> [ENTRIES PROVIDED]

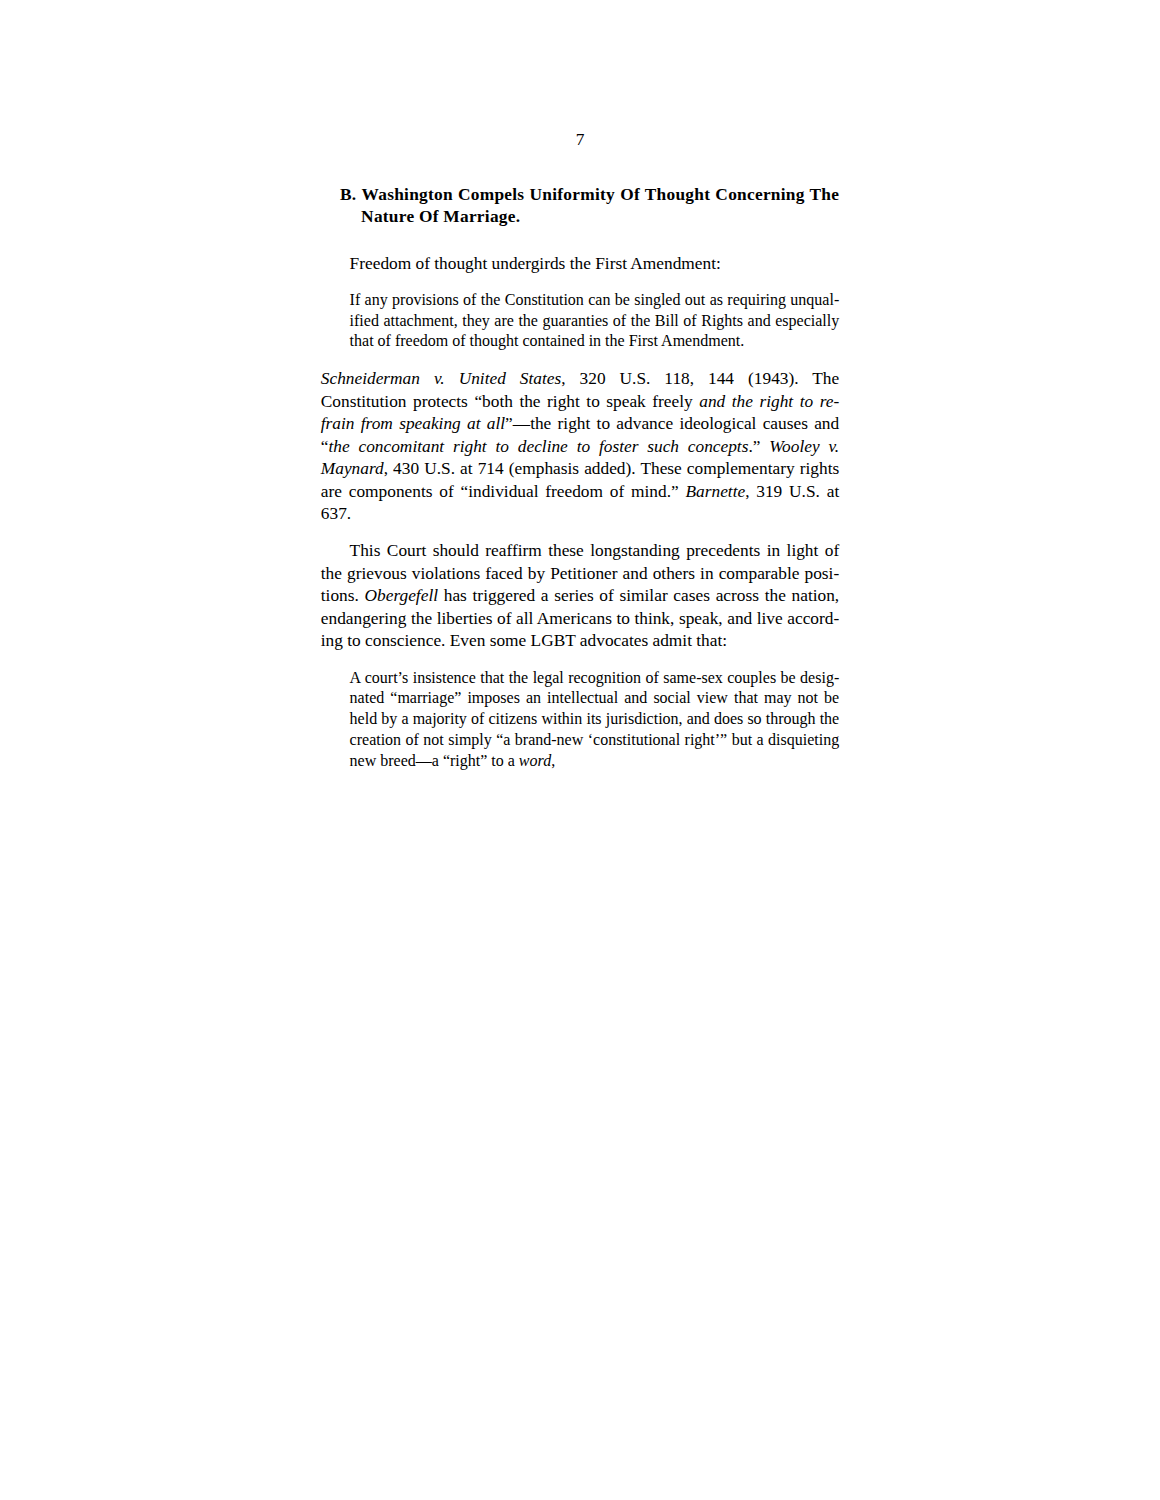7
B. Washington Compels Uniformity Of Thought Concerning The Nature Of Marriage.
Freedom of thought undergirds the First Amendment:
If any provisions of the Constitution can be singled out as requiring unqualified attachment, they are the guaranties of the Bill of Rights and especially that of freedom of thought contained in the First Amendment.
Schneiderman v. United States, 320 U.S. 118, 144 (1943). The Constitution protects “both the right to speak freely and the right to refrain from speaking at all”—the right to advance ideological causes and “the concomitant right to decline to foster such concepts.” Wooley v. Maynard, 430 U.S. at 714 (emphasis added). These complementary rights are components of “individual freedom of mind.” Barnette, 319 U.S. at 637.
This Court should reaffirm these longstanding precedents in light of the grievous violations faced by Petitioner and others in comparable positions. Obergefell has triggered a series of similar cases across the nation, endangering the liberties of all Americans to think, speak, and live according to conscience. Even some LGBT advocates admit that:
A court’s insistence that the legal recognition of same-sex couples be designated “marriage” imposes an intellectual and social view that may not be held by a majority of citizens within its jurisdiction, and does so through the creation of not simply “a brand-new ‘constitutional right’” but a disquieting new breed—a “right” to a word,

---

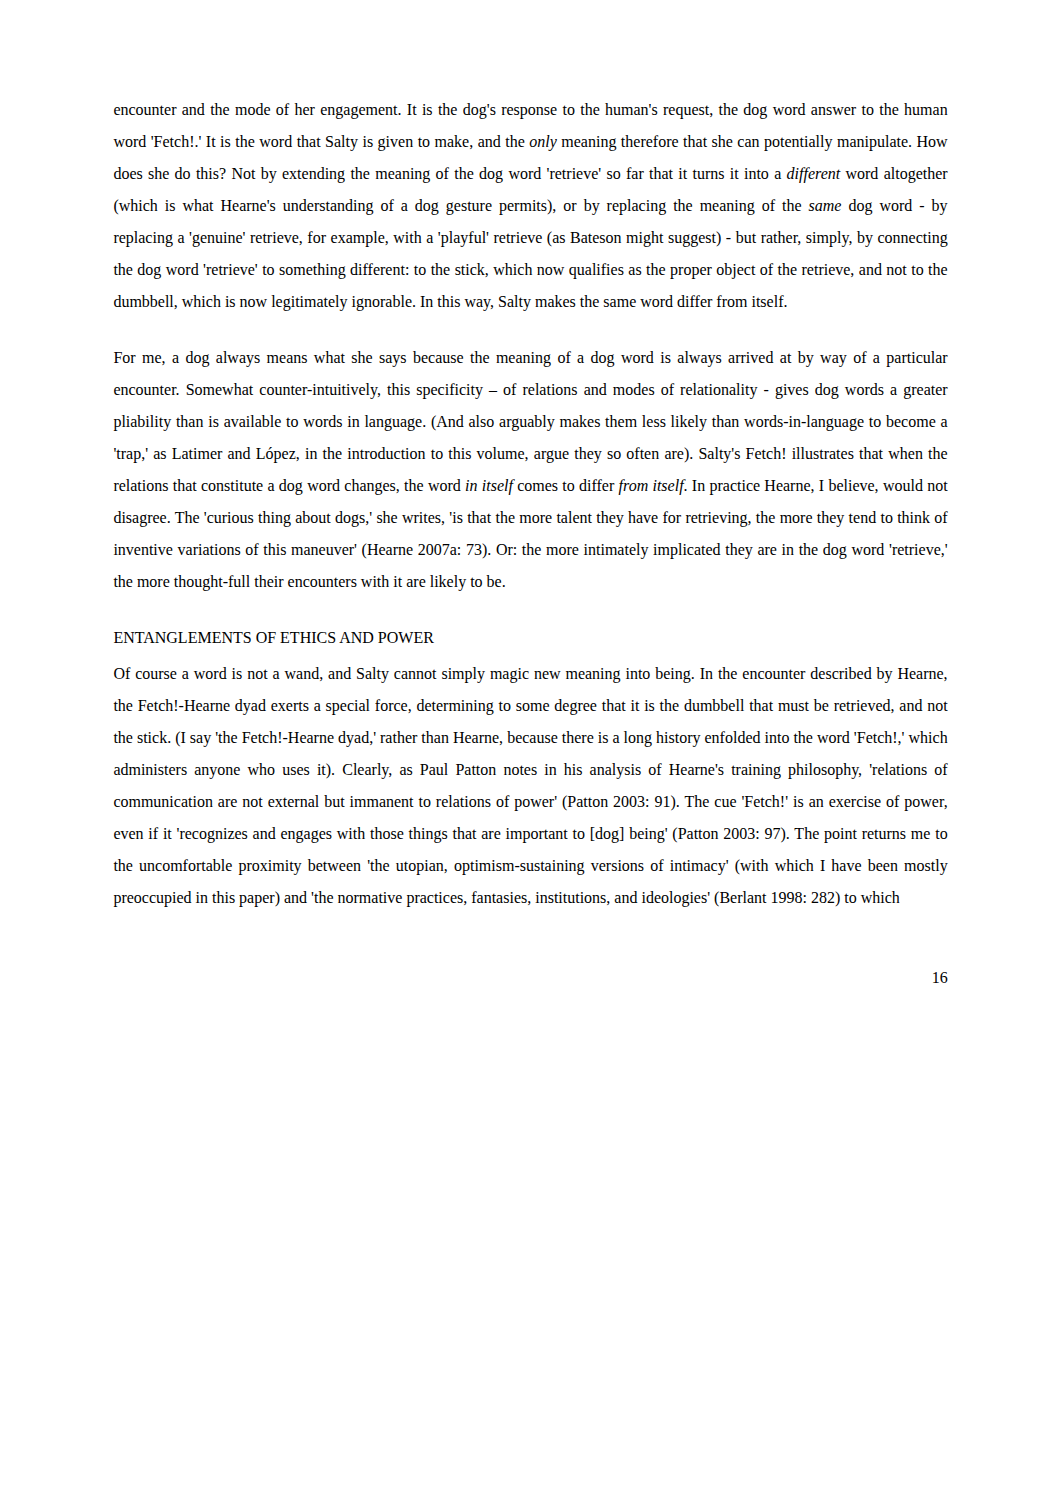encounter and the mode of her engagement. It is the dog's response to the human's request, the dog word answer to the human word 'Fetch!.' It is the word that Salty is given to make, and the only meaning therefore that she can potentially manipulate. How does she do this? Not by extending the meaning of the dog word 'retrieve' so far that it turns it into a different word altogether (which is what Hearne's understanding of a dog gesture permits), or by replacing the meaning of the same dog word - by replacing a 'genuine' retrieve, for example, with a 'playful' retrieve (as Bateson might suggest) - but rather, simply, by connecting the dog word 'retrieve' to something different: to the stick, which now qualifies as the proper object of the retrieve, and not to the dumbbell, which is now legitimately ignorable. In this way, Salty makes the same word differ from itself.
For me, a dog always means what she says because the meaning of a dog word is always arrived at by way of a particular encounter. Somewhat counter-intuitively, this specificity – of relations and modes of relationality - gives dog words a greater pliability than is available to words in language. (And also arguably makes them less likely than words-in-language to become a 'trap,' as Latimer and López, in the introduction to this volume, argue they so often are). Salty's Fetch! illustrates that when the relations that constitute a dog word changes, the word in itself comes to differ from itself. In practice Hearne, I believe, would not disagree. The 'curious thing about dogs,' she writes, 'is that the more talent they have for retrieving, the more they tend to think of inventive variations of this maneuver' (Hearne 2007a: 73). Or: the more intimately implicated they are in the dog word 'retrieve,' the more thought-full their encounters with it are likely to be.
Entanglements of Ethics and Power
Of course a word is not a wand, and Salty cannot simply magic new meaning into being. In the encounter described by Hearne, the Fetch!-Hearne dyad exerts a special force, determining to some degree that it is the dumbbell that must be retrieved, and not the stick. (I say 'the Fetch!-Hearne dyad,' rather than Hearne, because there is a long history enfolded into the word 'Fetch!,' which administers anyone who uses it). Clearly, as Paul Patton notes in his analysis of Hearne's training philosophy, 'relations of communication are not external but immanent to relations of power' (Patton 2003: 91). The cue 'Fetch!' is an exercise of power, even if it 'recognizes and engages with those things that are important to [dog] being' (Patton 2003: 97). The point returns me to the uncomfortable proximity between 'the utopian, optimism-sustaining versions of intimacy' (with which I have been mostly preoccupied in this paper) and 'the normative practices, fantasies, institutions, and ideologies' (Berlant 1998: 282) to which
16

---

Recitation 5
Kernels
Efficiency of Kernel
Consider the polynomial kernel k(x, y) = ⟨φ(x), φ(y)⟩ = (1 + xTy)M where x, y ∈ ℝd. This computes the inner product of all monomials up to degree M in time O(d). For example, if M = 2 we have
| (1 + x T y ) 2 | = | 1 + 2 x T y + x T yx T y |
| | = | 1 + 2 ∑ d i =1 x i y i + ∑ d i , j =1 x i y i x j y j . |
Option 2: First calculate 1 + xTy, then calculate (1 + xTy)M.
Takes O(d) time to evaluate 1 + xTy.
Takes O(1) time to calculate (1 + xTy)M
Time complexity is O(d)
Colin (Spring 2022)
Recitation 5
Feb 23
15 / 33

> [YOUR TASK] In the entries above, identify every line with the string "calculate".

> [SOLUTION TO THE PROBLEM]
Option 2: First calculate 1 + xTy, then calculate (1 + xTy)M.
Takes O(1) time to calculate (1 + xTy)M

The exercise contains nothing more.